Story published: February 2020

Quarry Park, an official city park in Duluth, Minn., was once the site of a blighted and abandoned rock quarry, known more for secluded under-age drinking gatherings and unauthorized rock climbing forays. But today, the quarry cliffs, which offer 80-foot ascents up both dry- and ice-mixed routes, draw climbers from around the region as one of the best places to train for climbing mountains out west and beyond.

Since the 1970s, climbers had found their way to the quarry by word of mouth. In the winter, the rocks offered challenging ice formations that climbers like Rick Kollath and others sought out. But a few years ago, Hans Johnson, with the Minnesota Land Trust, approached them to see if there was any interest in making the property an official city park. Since then, enhancements such as parking, greater accessibility and a disc golf course have been added.

“It was kind of a daunting moment, to see if they wanted to get behind it, and I really talked about legacy,” Johnson said. “I talked about how they developed the climbs, name the climbs, cleaned the rocks. But they were essentially trespassing, and it could all go away,” he recalled.

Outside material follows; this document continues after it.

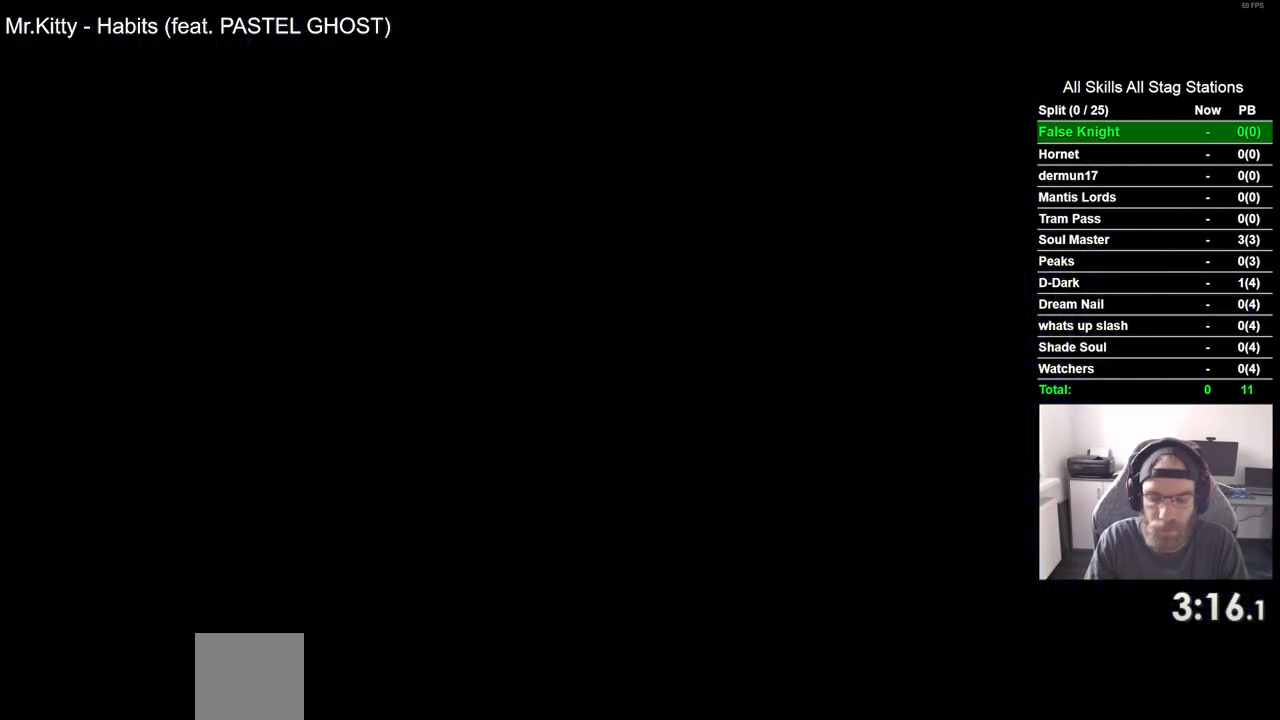
{"buttons": ["DPAD_RIGHT"], "left_stick": "center", "right_stick": "center", "events": []}
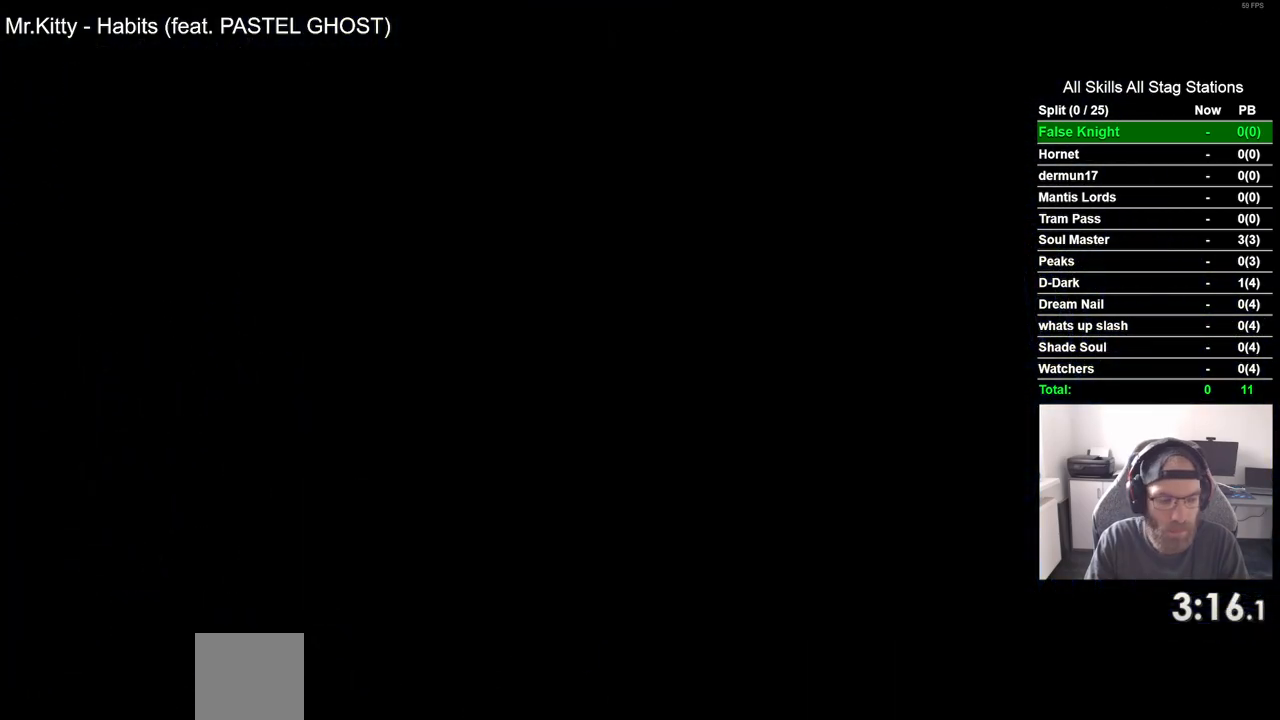
{"buttons": ["DPAD_RIGHT"], "left_stick": "center", "right_stick": "center", "events": []}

The quarry straddled tax-forfeited county land and private property owned by a cemetery. Ultimately, the climbers decided to get behind the plan, and it was brought before city leaders. The Duluth Climbers Coalition was formed, and members helped raise money to formalize the deal.

And the park has been catching on ever since.

“Very few places have mixed routes – and the quarry is full of them. And that makes it pretty special. I think that’s one of the reasons folks from all around will drive to Duluth to practice mixed climbing at the quarry,” Kollath said.